Whether he was directly responsible – and as president, he should be – during Neely’s stewardship, the Bruins dealt away Tyler Seguin for Loui Eriksson and a box of rocks. They let go the heart and soul of the locker room – Shawn Thornton – after the ’13-14 season for no reason. They traded Johnny Boychuk just prior to the ’14-15 season due to the salary cap mess that was created by the free-spending ways of Chiarelli; and their farm system went to hell under the watch of then director of personnel and current general manager Don Sweeney.
In a desperate effort to win a second title before they had to blow it up, they hogtied themselves to a free agency deal with the guy who dissed them the year before for the Pittsburgh Penguins with Jarome Iginla, prior to the ’13-14 season which partially led to the Boychuk mistake.
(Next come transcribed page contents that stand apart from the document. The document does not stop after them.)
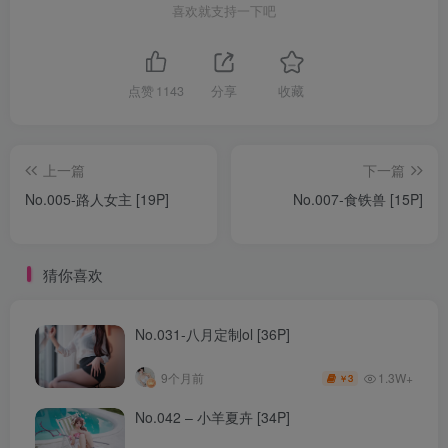
喜欢就支持一下吧
点赞
1143
分享
收藏
上一篇
下一篇
No.005-路人女主 [19P]
No.007-食铁兽 [15P]
猜你喜欢
No.031-八月定制ol [36P]
1.3W+
9个月前
3
￥
No.042 – 小羊夏卉 [34P]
And in his first year at the helm as GM, Sweeney and Neely succumbed to Hamilton’s child-like demands to be traded at the draft.
During Neely’s tenure, the Bruins have gone from a model franchise in the NHL, to a team without an identity, who has taken to canning the winningest coach in their history – Julien – in order to cover his own ass.
The gig is up; the news is out, Neely as an executive is an abstract failure. He never should have been anything more than what he was originally hired for; a figurehead. From the outside looking in, it seems as if all he has done is wave his pom-poms, while the Bruins burned to the ground.
It is an old-time cliché to say that the fish stinks from the head down. Nothing could more appropriately describe the Bruins front office situation right now. For the sake of the franchise, ownership needs to lop off the head of the rotting cod immediately; before it sinks further to the bottom of the NHL ocean.
It is time to assign blame for the Bruins descent into obscurity where it belongs. It is time to fire Cam Neely.